In this notebook, we explore character encoding and mapping in PostgreSQL and Python:
- PostgreSQL ASCII functions: `ASCII()`, `CHR()`
- Unicode support in PostgreSQL (`UTF-8`)
- Working with emojis and accented characters
- Python equivalents: `ord()`, `chr()`
- Converting between bytes and string: `.encode()` / `.decode()`

We'll use both a dedicated table `char_examples` and Python examples for demonstration.

In [1]:
%load_ext sql

In [2]:
%sql postgresql://fahad:secret@localhost:5432/people

---
## 1. Create a Table for Character Examples

We'll create `char_examples` to hold sample strings including accented characters and emojis.

In [3]:
%%sql
DROP TABLE IF EXISTS char_examples;
CREATE TABLE char_examples (
    id SERIAL PRIMARY KEY,
    sample_text VARCHAR(100)
);

 * postgresql://fahad:***@localhost:5432/people
Done.
Done.


[]

In [4]:
%%sql
INSERT INTO char_examples (sample_text) VALUES
('A'),
('é'),
('😊'),
('ñ');

 * postgresql://fahad:***@localhost:5432/people
4 rows affected.


[]

---
## 2. PostgreSQL ASCII / CHR Functions

- `ASCII(text)` → returns the ASCII code of the first character
- `CHR(int)` → returns the character corresponding to the ASCII code

In [5]:
%%sql
SELECT
    sample_text,
    ASCII(sample_text) AS ascii_code,
    CHR(65) AS chr_example
FROM char_examples;

 * postgresql://fahad:***@localhost:5432/people
4 rows affected.


sample_text,ascii_code,chr_example
A,65,A
é,233,A
😊,128522,A
ñ,241,A


---
## 3. Unicode / UTF-8 Support

- PostgreSQL supports `UTF-8`, allowing emojis and accented characters.
- You can store, query, and manipulate these characters just like normal strings.

In [6]:
%%sql
SELECT sample_text, LENGTH(sample_text) AS length_utf8
FROM char_examples;

 * postgresql://fahad:***@localhost:5432/people
4 rows affected.


sample_text,length_utf8
A,1
é,1
😊,1
ñ,1


---
## 4. Python Character Functions

- `ord(char)` → get Unicode code point of a character
- `chr(code)` → get character from Unicode code point
- `.encode('utf-8')` → convert string to bytes
- `.decode('utf-8')` → convert bytes back to string

In [7]:
# Python examples
chars = ['A', 'é', '😊', 'ñ']
for c in chars:
    code = ord(c)
    char_again = chr(code)
    bytes_val = c.encode('utf-8')
    str_val = bytes_val.decode('utf-8')
    print(f"Char: {c}, ord: {code}, chr: {char_again}, bytes: {bytes_val}, decoded: {str_val}")

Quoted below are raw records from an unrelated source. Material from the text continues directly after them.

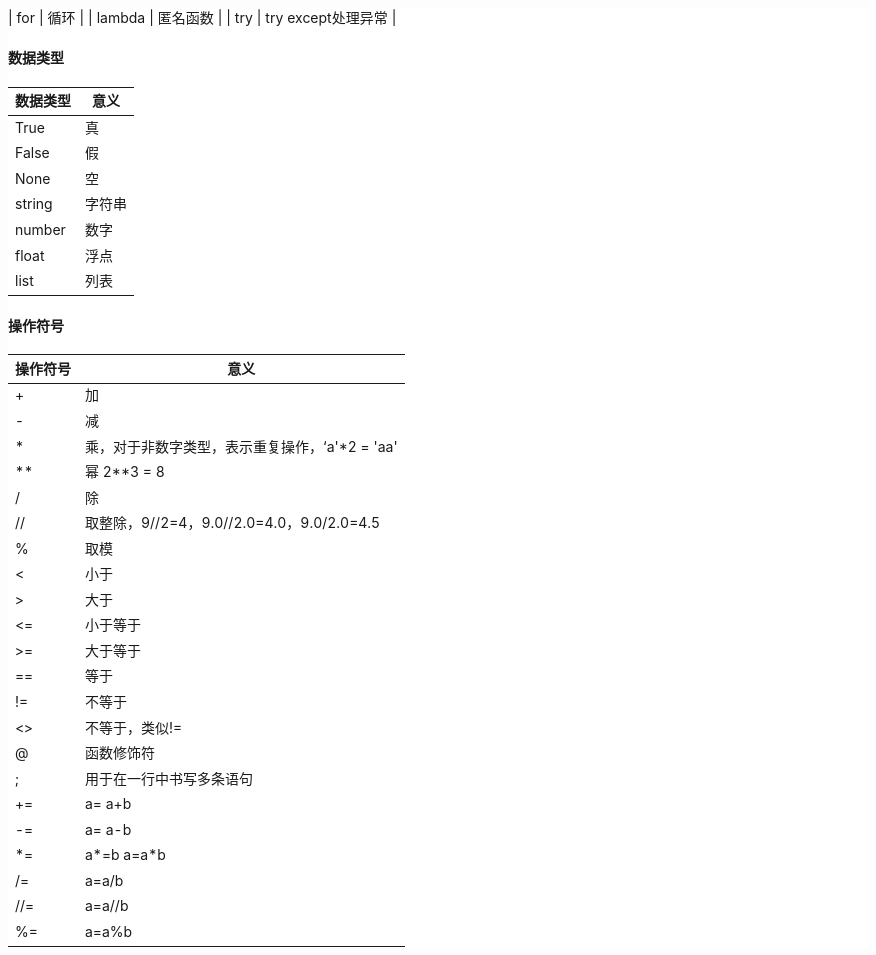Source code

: | for      | 循环                                       |
| lambda   | 匿名函数                                     |
| try      | try except处理异常                           |

#### 数据类型

| 数据类型   | 意义   |
| ------ | ---- |
| True   | 真    |
| False  | 假    |
| None   | 空    |
| string | 字符串  |
| number | 数字   |
| float  | 浮点   |
| list   | 列表   |

#### 操作符号

| 操作符号 | 意义                                  |
| ---- | ----------------------------------- |
| +    | 加                                   |
| -    | 减                                   |
| *    | 乘，对于非数字类型，表示重复操作，‘a'*2 = 'aa'       |
| **   | 幂 2**3 = 8                          |
| /    | 除                                   |
| //   | 取整除，9//2=4，9.0//2.0=4.0，9.0/2.0=4.5 |
| %    | 取模                                  |
| <    | 小于                                  |
| >    | 大于                                  |
| <=   | 小于等于                                |
| >=   | 大于等于                                |
| ==   | 等于                                  |
| !=   | 不等于                                 |
| <>   | 不等于，类似!=                            |
| @    | 函数修饰符                               |
| ;    | 用于在一行中书写多条语句                        |
| +=   | a= a+b                              |
| -=   | a= a-b                              |
| *=   | a*=b a=a*b                          |
| /=   | a=a/b                               |
| //=  | a=a//b                              |
| %=   | a=a%b                               |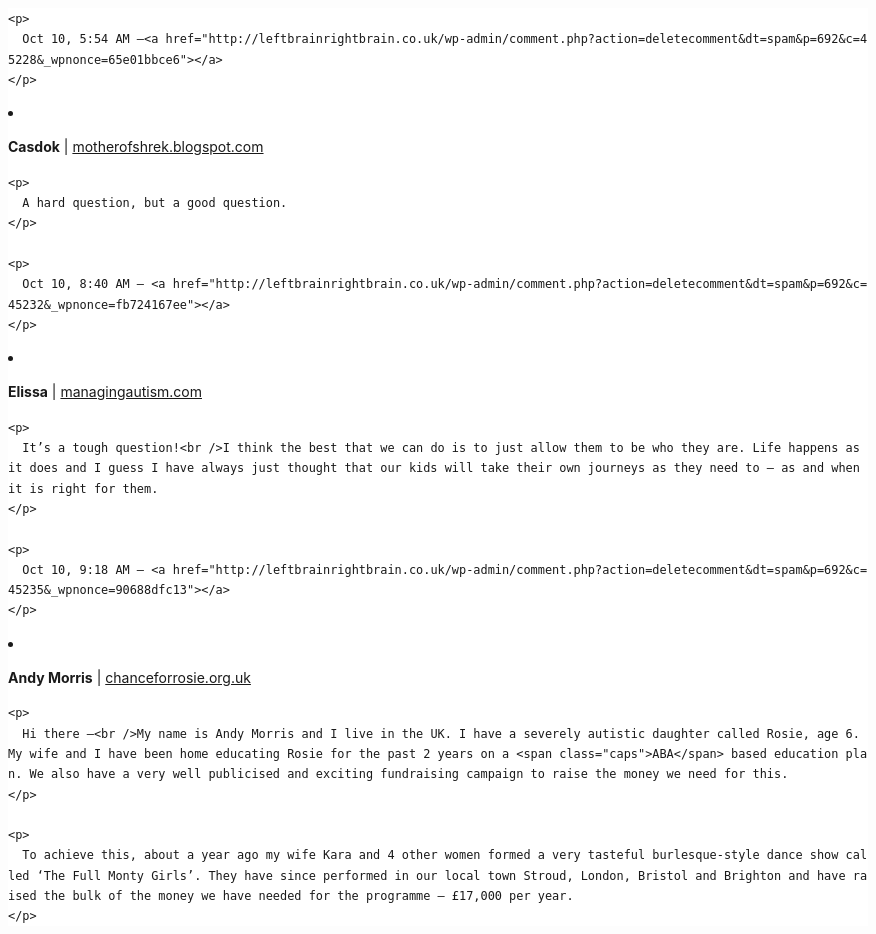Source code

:     <p>
      Oct 10, 5:54 AM —<a href="http://leftbrainrightbrain.co.uk/wp-admin/comment.php?action=deletecomment&dt=spam&p=692&c=45228&_wpnonce=65e01bbce6"></a>
    </p>
  </li>
  
  <li id="comment-45232" class="">
    <p>
      <strong>Casdok</strong> | <a href="http://motherofshrek.blogspot.com/" rel="external">motherofshrek.blogspot.com</a> <a href="http://ws.arin.net/cgi-bin/whois.pl?queryinput=86.4.198.47"></a>
    </p>
    
    <p>
      A hard question, but a good question.
    </p>
    
    <p>
      Oct 10, 8:40 AM — <a href="http://leftbrainrightbrain.co.uk/wp-admin/comment.php?action=deletecomment&dt=spam&p=692&c=45232&_wpnonce=fb724167ee"></a>
    </p>
  </li>
  
  <li id="comment-45235" class="alternate">
    <p>
      <strong>Elissa</strong> | <a href="http://www.managingautism.com/" rel="external">managingautism.com</a> <a href="http://ws.arin.net/cgi-bin/whois.pl?queryinput=124.180.143.73"></a>
    </p>
    
    <p>
      It’s a tough question!<br />I think the best that we can do is to just allow them to be who they are. Life happens as it does and I guess I have always just thought that our kids will take their own journeys as they need to – as and when it is right for them.
    </p>
    
    <p>
      Oct 10, 9:18 AM — <a href="http://leftbrainrightbrain.co.uk/wp-admin/comment.php?action=deletecomment&dt=spam&p=692&c=45235&_wpnonce=90688dfc13"></a>
    </p>
  </li>
  
  <li id="comment-45246" class="">
    <p>
      <strong>Andy Morris</strong> | <a href="http://www.chanceforrosie.org.uk/" rel="external">chanceforrosie.org.uk</a> <a href="http://ws.arin.net/cgi-bin/whois.pl?queryinput=84.92.56.59"></a>
    </p>
    
    <p>
      Hi there –<br />My name is Andy Morris and I live in the UK. I have a severely autistic daughter called Rosie, age 6. My wife and I have been home educating Rosie for the past 2 years on a <span class="caps">ABA</span> based education plan. We also have a very well publicised and exciting fundraising campaign to raise the money we need for this.
    </p>
    
    <p>
      To achieve this, about a year ago my wife Kara and 4 other women formed a very tasteful burlesque-style dance show called ‘The Full Monty Girls’. They have since performed in our local town Stroud, London, Bristol and Brighton and have raised the bulk of the money we have needed for the programme – £17,000 per year.
    </p>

Char: A, ord: 65, chr: A, bytes: b'A', decoded: A
Char: é, ord: 233, chr: é, bytes: b'\xc3\xa9', decoded: é
Char: 😊, ord: 128522, chr: 😊, bytes: b'\xf0\x9f\x98\x8a', decoded: 😊
Char: ñ, ord: 241, chr: ñ, bytes: b'\xc3\xb1', decoded: ñ


---
## Notes

- PostgreSQL `ASCII()` and `CHR()` are equivalent to Python `ord()` and `chr()`.
- UTF-8 support ensures you can store emojis, accented characters, and non-Latin scripts.
- `.encode()` / `.decode()` are essential when working with bytes in Python.
- Always test your database encoding (`UTF-8`) to prevent character corruption.